Automatons – The Director’s Cut…

The advantage of having a lot of bread offered at breakfast, is that it allows you to sample a lot of delicious homemade and locally made jams – fig, lenon curd, raspberry, apricot, quince – most with chunks of fruit, unlike the jams I have at home that have most of the texture processed out of them. I’m still not being very adventurous with foods for lack of being able to translate a menu. I’m acquiring some new favorites though – tourteau is round bread with a black crust with a creamy texture and just a hint of sweetness. “Italiennes” – the French version of a soft serve swirl, this one is chocolate and pistachio, always served in a sugar cone. I’m not impressed with crepes, but am becoming a fan of Prosecco spritzes, and cognac. I’m now buying water two bottles at a time…

I take a really pleasant stroll along the La Rochelle waterfront this morning to view the Atlantic. It’s really warm at 9 AM (32c – 89 degrees) and I really need to find a hat. I reach another marina, and decide it’s time to turn back and find the Automaton Museum.

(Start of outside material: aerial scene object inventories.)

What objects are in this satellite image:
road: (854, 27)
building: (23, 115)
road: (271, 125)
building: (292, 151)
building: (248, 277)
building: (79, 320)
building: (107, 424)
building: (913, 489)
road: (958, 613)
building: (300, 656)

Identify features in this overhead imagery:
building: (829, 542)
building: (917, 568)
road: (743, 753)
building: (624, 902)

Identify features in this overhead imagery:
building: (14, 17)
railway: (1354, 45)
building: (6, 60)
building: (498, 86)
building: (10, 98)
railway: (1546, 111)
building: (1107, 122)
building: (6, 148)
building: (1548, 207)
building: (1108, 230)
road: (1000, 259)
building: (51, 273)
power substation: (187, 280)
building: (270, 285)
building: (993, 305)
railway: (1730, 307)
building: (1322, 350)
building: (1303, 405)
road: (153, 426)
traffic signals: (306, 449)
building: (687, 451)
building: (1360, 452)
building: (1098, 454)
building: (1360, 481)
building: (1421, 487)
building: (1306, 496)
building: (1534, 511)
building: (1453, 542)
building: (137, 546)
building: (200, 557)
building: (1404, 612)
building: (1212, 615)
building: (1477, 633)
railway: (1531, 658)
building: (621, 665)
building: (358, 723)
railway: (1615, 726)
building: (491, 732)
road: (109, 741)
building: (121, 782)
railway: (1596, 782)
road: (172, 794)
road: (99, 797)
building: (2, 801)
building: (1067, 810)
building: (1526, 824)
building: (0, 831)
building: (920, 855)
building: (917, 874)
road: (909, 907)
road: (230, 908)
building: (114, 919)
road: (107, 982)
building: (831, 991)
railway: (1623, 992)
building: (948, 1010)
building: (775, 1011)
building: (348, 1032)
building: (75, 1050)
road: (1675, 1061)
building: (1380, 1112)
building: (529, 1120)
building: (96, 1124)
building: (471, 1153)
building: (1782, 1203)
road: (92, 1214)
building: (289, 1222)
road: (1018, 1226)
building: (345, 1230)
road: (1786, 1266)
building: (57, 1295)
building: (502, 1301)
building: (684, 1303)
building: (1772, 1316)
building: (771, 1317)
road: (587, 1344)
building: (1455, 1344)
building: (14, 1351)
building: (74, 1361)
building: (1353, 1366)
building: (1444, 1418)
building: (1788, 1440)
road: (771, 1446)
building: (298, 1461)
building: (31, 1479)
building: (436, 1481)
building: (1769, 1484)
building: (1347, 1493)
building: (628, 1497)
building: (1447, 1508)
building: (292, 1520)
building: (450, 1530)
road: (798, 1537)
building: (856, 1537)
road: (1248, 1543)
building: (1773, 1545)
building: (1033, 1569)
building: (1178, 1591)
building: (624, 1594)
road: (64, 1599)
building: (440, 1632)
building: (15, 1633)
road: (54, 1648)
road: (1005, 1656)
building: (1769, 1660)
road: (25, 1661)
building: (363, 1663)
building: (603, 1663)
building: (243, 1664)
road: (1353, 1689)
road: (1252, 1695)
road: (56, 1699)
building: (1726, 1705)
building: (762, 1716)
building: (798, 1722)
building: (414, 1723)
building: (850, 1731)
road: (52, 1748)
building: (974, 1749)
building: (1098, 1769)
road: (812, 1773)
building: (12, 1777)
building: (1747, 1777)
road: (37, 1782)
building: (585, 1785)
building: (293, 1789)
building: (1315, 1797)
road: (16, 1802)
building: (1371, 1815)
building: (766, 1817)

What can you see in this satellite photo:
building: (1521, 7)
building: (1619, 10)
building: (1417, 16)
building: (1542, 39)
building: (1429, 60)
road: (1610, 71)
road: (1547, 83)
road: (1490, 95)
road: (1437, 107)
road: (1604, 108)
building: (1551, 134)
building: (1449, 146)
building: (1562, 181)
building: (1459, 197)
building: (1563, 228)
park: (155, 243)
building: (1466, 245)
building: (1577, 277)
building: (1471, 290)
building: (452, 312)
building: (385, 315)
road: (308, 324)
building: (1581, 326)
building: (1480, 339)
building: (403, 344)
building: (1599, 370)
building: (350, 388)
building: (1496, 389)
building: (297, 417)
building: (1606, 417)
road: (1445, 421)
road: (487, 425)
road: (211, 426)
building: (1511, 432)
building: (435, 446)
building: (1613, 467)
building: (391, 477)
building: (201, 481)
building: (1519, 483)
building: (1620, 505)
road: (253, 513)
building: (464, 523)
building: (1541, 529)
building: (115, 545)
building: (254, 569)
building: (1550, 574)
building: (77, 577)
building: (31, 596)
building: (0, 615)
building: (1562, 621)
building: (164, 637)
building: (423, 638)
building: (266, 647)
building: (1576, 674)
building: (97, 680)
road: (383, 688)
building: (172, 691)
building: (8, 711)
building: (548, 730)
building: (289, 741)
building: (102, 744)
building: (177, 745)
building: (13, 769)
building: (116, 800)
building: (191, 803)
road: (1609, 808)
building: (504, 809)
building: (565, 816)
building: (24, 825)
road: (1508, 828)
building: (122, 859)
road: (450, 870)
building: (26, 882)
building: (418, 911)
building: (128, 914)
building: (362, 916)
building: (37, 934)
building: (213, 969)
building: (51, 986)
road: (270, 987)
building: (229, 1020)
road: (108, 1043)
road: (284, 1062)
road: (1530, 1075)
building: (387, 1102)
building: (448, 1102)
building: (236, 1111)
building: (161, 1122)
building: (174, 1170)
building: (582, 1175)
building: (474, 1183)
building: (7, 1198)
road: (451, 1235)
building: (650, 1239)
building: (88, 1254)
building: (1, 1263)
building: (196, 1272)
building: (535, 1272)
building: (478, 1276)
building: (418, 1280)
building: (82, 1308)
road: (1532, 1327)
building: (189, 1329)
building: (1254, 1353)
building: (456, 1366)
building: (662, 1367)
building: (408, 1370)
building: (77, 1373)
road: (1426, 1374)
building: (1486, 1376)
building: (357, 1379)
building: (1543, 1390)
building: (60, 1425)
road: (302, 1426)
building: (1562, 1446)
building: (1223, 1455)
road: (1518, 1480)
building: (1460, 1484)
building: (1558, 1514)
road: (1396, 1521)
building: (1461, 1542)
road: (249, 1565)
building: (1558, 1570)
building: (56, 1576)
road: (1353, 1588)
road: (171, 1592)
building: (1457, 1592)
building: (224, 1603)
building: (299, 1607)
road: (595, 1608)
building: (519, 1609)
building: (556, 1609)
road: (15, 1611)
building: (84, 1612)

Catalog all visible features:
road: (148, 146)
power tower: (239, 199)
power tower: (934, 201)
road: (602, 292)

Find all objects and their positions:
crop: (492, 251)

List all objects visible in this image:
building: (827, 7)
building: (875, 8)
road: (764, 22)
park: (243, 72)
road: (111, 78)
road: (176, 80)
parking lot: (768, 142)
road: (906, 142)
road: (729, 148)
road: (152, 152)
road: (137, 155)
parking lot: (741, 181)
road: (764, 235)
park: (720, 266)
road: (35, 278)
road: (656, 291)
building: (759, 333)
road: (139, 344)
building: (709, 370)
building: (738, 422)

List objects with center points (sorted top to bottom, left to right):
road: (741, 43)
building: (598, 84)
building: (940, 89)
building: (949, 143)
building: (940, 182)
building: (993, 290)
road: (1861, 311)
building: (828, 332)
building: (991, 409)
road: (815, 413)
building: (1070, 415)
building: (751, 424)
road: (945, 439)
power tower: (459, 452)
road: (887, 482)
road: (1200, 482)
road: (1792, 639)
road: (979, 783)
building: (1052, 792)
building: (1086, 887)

The Automaton Museum is fun, though most of the figures seem pretty rudimentary. Most are under 18″ tall and make minimal movement. Half a dozen, like the Hurdy-Gurdy player shown here, were life-size. Some, like the Charcutier, made social commentary. A clown lost his head which would show up a minute later in a box. There were two cages of birds from 1905 that had been real at one time before reaching the taxidermist and being outfitted with mechanisms that would make their heads turn and produce song. They were pretty creepy.

I learned that automatons, or mechanical figures, became popular in the 12th century when they replaced human bell ringers in churches and cathedrals. Automata gained their peak during the 18th-19th centuries. Between the 16th-18th centuries they became associated with music boxes. The Vichy et Compagnie, founded by watchmaker Antoine Vichy in 1862, started producing mechanical toys. His son Gustave took over the business the following year, and exhibits his musical automatons at the Exhibition Universal in 1878, to great acclaim. The company was handed down father to son until it was eventually sold to Jouets et Automates Francais (JAF) in 1920. They were just one of many makers of mechanical toys during this period.

I took videos of some of the more interesting automatons, which you will find on my YouTube channel. My favorites were the man oiling his mechanical duck (made by Vaucanson in the mid 1700s), the magician, and the dim-sum waiter. Not shown here is a woman who could write.

There were a number of ornate vignettes with pairs or groupings of automatons that gave the appearance of interacting with each other. The detailing was pretty impressive.

The ticket for the Automaton Museum gets you into the Models Museum next door. It is filled with ships, cars, trucks and trains and is very dated, and the air was oppressively stale, so I did not stay long.

After shopping the farmer’s market for lunch, I went to the Musee de Monde Nouveau (Museum of the New World), where I would learn about France’s relation and fascination with the Americas from the 17th century to the modern day.

2 thoughts on “Automatons – The Director’s Cut…

  1. When I lived in France many years ago, the American West, cowboys and Indians, was a very big interest there, with restaurants having Western themes and even some very small reenactment groups.